Linear Regression – Why Care About Normally Distributed Error Terms and Homoskedasticity in Linear Regression

assumptionsnormality-assumptionregressionrobustteaching

I suppose I get frustrated every time I hear someone say that non-normality of residuals and /or heteroskedasticity violates OLS assumptions. To estimate parameters in an OLS model neither of these assumptions are necessary by the Gauss-Markov theorem. I see how this matters in Hypothesis Testing for the OLS model, because assuming these things give us neat formulas for t-tests, F-tests, and more general Wald statistics.

But it is not too hard to do hypothesis testing without them. If we drop just homoskedasticity we can calculate robust standard errors and clustered standard errors easily. If we drop normality altogether we can use bootstrapping and, given another parametric specification for the error terms, likelihood ratio, and Lagrange multiplier tests.

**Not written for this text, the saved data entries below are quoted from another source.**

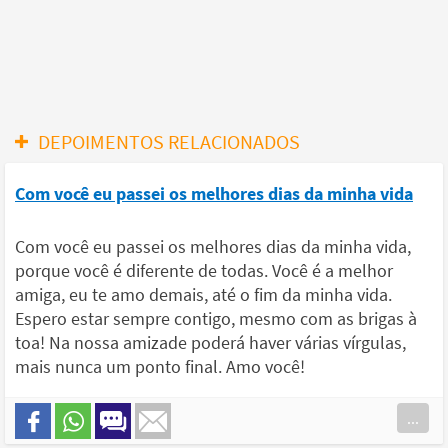
DEPOIMENTOS RELACIONADOS
Com você eu passei os melhores dias da minha vida
Com você eu passei os melhores dias da minha vida,
porque você é diferente de todas. Você é a melhor
amiga, eu te amo demais, até o fim da minha vida.
Espero estar sempre contigo, mesmo com as brigas à
toa! Na nossa amizade poderá haver várias vírgulas,
mais nunca um ponto final. Amo você!
...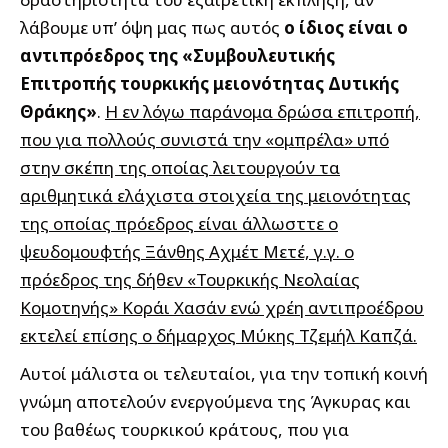
λάβουμε υπ’ όψη μας πως αυτός
ο ίδιος είναι ο
αντιπρόεδρος της «Συμβουλευτικής
Επιτροπής τουρκικής μειονότητας Δυτικής
Θράκης»
.
Η εν λόγω παράνομα δρώσα επιτροπή,
που για πολλούς συνιστά την «ομπρέλα» υπό
στην σκέπη της οποίας λειτουργούν τα
αριθμητικά ελάχιστα στοιχεία της μειονότητας
της οποίας πρόεδρος είναι άλλωσττε ο
ψευδομουφτής Ξάνθης Αχμέτ Μετέ, γ.γ. ο
πρόεδρος της δήθεν «Τουρκικής Νεολαίας
Κομοτηνής» Κοράι Χασάν ενώ χρέη αντιπροέδρου
εκτελεί επίσης ο δήμαρχος Μύκης Τζεμήλ Καπζά.
Αυτοί μάλιστα οι τελευταίοι, για την τοπική κοινή
γνώμη αποτελούν ενεργούμενα της Άγκυρας και
του βαθέως τουρκικού κράτους, που για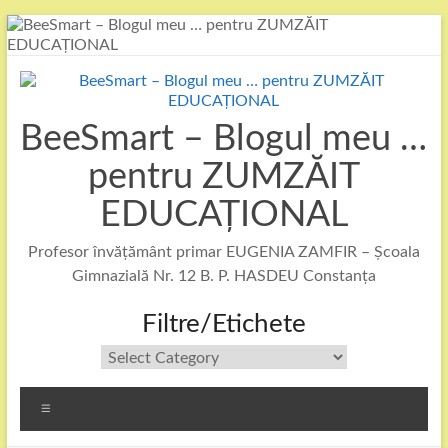
Skip
to
content
BeeSmart – Blogul meu …
pentru ZUMZĂIT
EDUCAȚIONAL
Profesor învățământ primar EUGENIA ZAMFIR – Școala
Gimnazială Nr. 12 B. P. HASDEU Constanța
Filtre/Etichete
Filtre/Etichete
Menu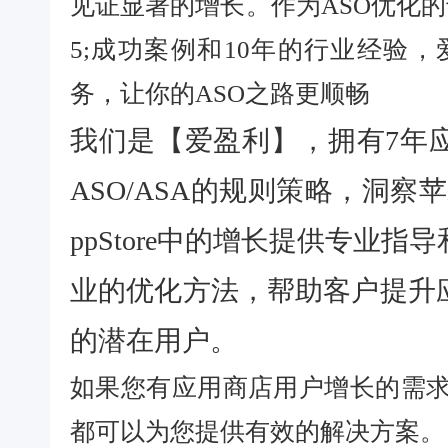
见证显著的增长。作为ASO优化的专
5;成功案例和10年的行业经验
务，让你的ASO之路更顺畅
我们是【爱盈利】，拥有7年
ASO/ASA的规则策略，洞察
ppStore中的增长提供专业
业的优化方法，帮助客户提升
的潜在用户。
如果您有应用商店用户增长的需
都可以为您提供有效的解决方案。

It's just a shame that we teach it this way, because I see a lot of people struggling with assumptions they do not have to meet in the first place.

Why is it that we stress these assumptions so heavily when we have the ability to easily apply more robust techniques? Am I missing something important?

Best Answer

In Econometrics, we would say that non-normality violates the conditions of the Classical Normal Linear Regression Model, while heteroskedasticity violates both the assumptions of the CNLR and of the Classical Linear Regression Model.

But those that say "...violates OLS" are also justified: the name Ordinary Least-Squares comes from Gauss directly and essentially refers to normal errors. In other words "OLS" is not an acronym for least-squares estimation (which is a much more general principle and approach), but of the CNLR.

Ok, this was history, terminology and semantics. I understand the core of the OP's question as follows: "Why should we emphasize the ideal, if we have found solutions for the case when it is not present?" (Because the CNLR assumptions are ideal, in the sense that they provide excellent least-square estimator properties "off-the-shelf", and without the need to resort to asymptotic results. Remember also that OLS is maximum likelihood when the errors are normal).

As an ideal, it is a good place to start teaching. This is what we always do in teaching any kind of subject: "simple" situations are "ideal" situations, free of the complexities one will actually encounter in real life and real research, and for which no definite solutions exist.

And this is what I find problematic about the OP's post: he writes about robust standard errors and bootstrap as though they are "superior alternatives", or foolproof solutions to the lack of the said assumptions under discussion for which moreover the OP writes

"..assumptions that people do not have to meet"

Why? Because there are some methods of dealing with the situation, methods that have some validity of course, but they are far from ideal? Bootstrap and heteroskedasticity-robust standard errors are not the solutions -if they indeed were, they would have become the dominant paradigm, sending the CLR and the CNLR to the history books. But they are not.

So we start from the set of assumptions that guarantees those estimator properties that we have deemed important (it is another discussion whether the properties designated as desirable are indeed the ones that should be), so that we keep visible that any violation of them, has consequences which cannot be fully offset through the methods we have found in order to deal with the absence of these assumptions. It would be really dangerous, scientifically speaking, to convey the feeling that "we can bootstrap our way to the truth of the matter" -because, simply, we cannot.

So, they remain imperfect solutions to a problem, not an alternative and/or definitely superior way to do things. Therefore, we have first to teach the problem-free situation, then point to the possible problems, and then discuss possible solutions. Otherwise, we would elevate these solutions to a status they don't really have.